Abstract and Introduction
Abstract
Virologisch falen, of het onvermogen om virale suppressie onder detecteerbare grenzen (<50 kopieën/mL) te houden of te bereiken, komt bij sommige patiënten met humaan immunodeficiëntievirus (HIV)-1-infectie voor, ondanks het gebruik van een krachtig antiretroviraal (ARV)-regime. De huidige richtlijnen stellen dat het doel van de therapie is om HIV-1 RNA onder detecteerbare niveaus te krijgen en te houden, met aanbevelingen om van regime te veranderen als virologisch falen gebaseerd op de nadelige gevolgen van hogere graden van viremie. Met de introductie van krachtigere, nieuwere middelen neemt de waarschijnlijkheid toe dat dit doel bij behandelde patiënten wordt bereikt. Niet alle patiënten bij wie virologisch falen optreedt tijdens de behandeling lijden onmiddellijk aan virologische en immunologische achteruitgang; bij sommigen blijven de niveaus van HIV-1 RNA in het bereik van 50-1000 kopieën/mL aanhoudend laag, maar detecteerbaar.

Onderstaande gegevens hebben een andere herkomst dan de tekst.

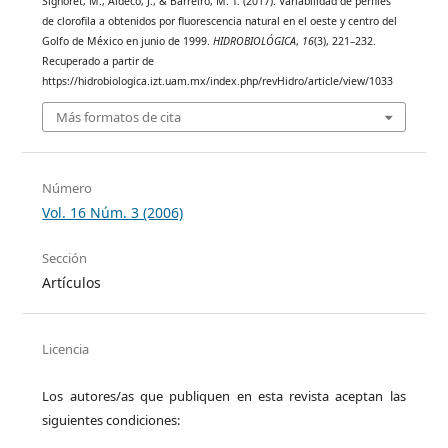
Signoret, M., Aldeco, J., & Barreiro, M. T. (2017). Variabilidad de perfiles
de clorofila a obtenidos por fluorescencia natural en el oeste y centro del
Golfo de México en junio de 1999.
HIDROBIOLÓGICA
,
16
(3), 221–232.
Recuperado a partir de
https://hidrobiologica.izt.uam.mx/index.php/revHidro/article/view/1033
Más formatos de cita
Número
Vol. 16 Núm. 3 (2006)
Sección
Artículos
Licencia
Los autores/as que publiquen en esta revista aceptan las
siguientes condiciones: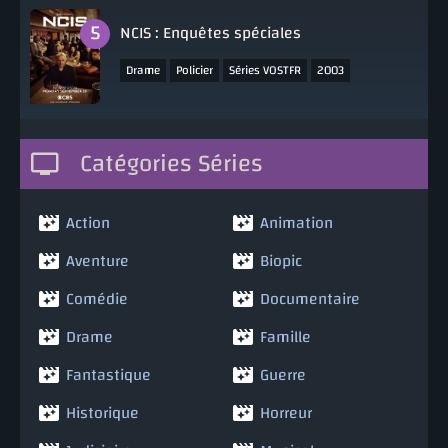
NCIS : Enquêtes spéciales
,
,
,
Drame
Policier
Séries VOSTFR
2003
Catégories Séries
Action
Animation
Aventure
Biopic
Comédie
Documentaire
Drame
Famille
Fantastique
Guerre
Historique
Horreur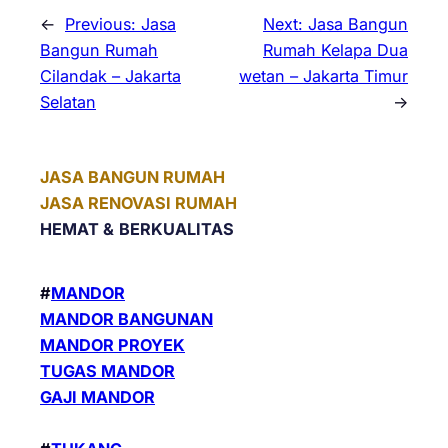
←
Previous:
Jasa
Next:
Jasa Bangun
Bangun Rumah
Rumah Kelapa Dua
Cilandak – Jakarta
wetan – Jakarta Timur
Selatan
→
JASA BANGUN RUMAH
JASA RENOVASI RUMAH
HEMAT &
BERKUALITAS
#
MANDOR
MANDOR BANGUNAN
MANDOR PROYEK
TUGAS MANDOR
GAJI MANDOR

De drempel waarbij lage viremie (LLV) voorspellend wordt voor ziekteprogressie varieert tussen studies, maar er zijn aanwijzingen dat onvolledige virusonderdrukking leidt tot de accumulatie van resistentiemutaties met een gelijktijdige toename van virale replicatie, vermindering van het aantal CD4-cellen, een verhoogd risico op virologische progressie en klinische verslechtering. Bovendien komen bij toenemende resistentie de toekomstige behandelingsmogelijkheden in het gedrang. Hoewel het klinisch gezien gevolgen heeft wanneer een patiënt een falend regime blijft volgen, kan het de voorkeur verdienen om een verandering van therapie uit te stellen als de kans op resuppressie klein is. Met de introductie van nieuwe ARV’s binnen bestaande klassen die significante activiteit tegen resistent virus hebben laten zien, en met de introductie van twee nieuwe klassen ARV-agentia, is de HIV-behandeling een nieuw tijdperk ingegaan. De mogelijkheden voor het samenstellen van regimes die werkzaam zijn tegen multiresistent virus zijn uitgebreid.
Inleiding
Human immunodeficiency virus (HIV)-1 viremie wordt erkend als een belangrijke prognostische indicator van ziekteprogressie bij HIV-1-geïnfecteerde patiënten. Viral load (VL) fungeert ook als een surrogaatmarker voor respons op de behandeling1 en voorspelt sterk de progressie naar AIDS en overlijden. Zeer actieve antiretrovirale therapie (HAART) vermindert de HIV-1-viremie en leidt tot een aanzienlijke vermindering van de HIV-gerelateerde morbiditeit en mortaliteit.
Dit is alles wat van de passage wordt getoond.